I enjoyed sitting down with this book over a span of several days. I was always eager to get back and see what Garrison was up to or what setbacks he was suffering.
Lots of history, lots of family love, lots to be proud of. A truly outstanding American character was William Lloyd Garrison.
When he began his crusade, slavery was accepted, and most people thought it was here to stay. Garrsison was a voice crying in the dark. When he closed down The Liberator, slavery was over, and the vast majority of the country thought it was wrong.
Anyone who reads, anyone who fights for social justice, and certainly anyone who writes should read this book. It is hard to imagine anyone whose life reflects the axiom: "the pen is mightier than the sword" better than Garrison.
Mayer shows Garrison's commitment and diligence in what must have appeared initially a hopeless cause. Over the course of decades, Garrison and his colleagues, many of them the first women to be important figures in American politics, were significant factors in the transformation of Northern political opinion. Mayer is particularly good on important and interesting aspects of Garrison's life and the abolitionist movement. Garrison aimed at a moral, not political transformation of American life. His moral perfectionism drove his pacifism, his skepticism towards the established churches that he saw as compromising with evil, and his suspicion of conventional politics. Garrison's famous attack on the Constitution and advocacy of peaceful disunion was a logical result of his perfectionism. Garrison's life, which included participation in spiritualism and anti-sabbatarianism, was in some respects a characteristic manifestation of the radical religious experimentation of 19th century American life. Mayer also narrates the complex internal politics of the anti-slavery movement quite well.

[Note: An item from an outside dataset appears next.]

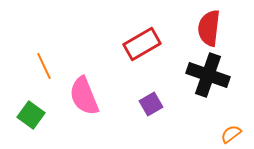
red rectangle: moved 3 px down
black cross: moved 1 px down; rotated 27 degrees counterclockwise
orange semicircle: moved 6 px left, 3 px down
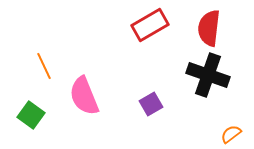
red rectangle: moved 8 px right, 19 px up
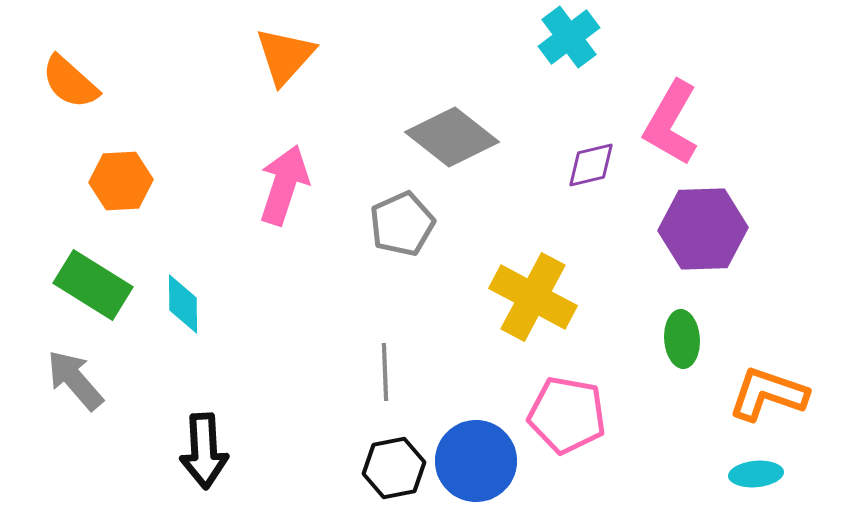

Garrison was not, however, dogmatic. With the outbreak of the Civil War, the life long pacifist supported the Republican government. He saw the war correctly as an opportunity for emancipation. Initially quite skeptical of Lincoln, over the course of the war, he became a de facto Radical Republican. He was, however, deeply disappointed by the failure of Reconstruction and the collapse of the Republican commitment to equal rights for African-Americans. His reputation suffered after the war as an increasingly conservative and racist America came to view abolitionist "fanaticism" as one of the causes of the war.
While this is an excellent biography, I think there is at least one point that Mayer gets wrong. He emphasizes Garrison's role in the gradual transformation of Northern opinion towards slavery. I suspect this is correct but incomplete. In some ways, Garrison's most important audience was not in the North but in the South. Garrison and other abolitionists were regarded with actual fear by many Southerners. The greatest act of censorship in American history was the ban, enforced by the Federal government, on circulation of abolitionist publications in the South. Abolitionists were a fringe political movement in the North but apparently frightened Southerners in a manner out of proportion to their actual influence. Southern insecurity about their Peculiar Institution drove much of the relatively aggressive political behavior of Southern politicians, leading to increasing resentment on the part of the Northern public. The transformation of Northern political opinion was partly an ironic result of abolitionist activities.
--The author shows how the womens' sufferage movement arose from the antislavery movement;
--the author demonstrates at length the difficult relationship between the abolitionist movement and the Repbulican Party. This reminded me a bit of the 20th Century's ideological fights between Communists and Socialists.
--And he ties Garrison in with the tradition of witness and agitation found more famously in Gandhi and Martin Luther King, Jr.
Finally, by tracing Garrison's life this biography explains how antislavery sentiment arose first in Quakers and evangelical Christians. It took years for them to get the "nice" people interested in abolition. The aspect of class in the North and abolition was new to me.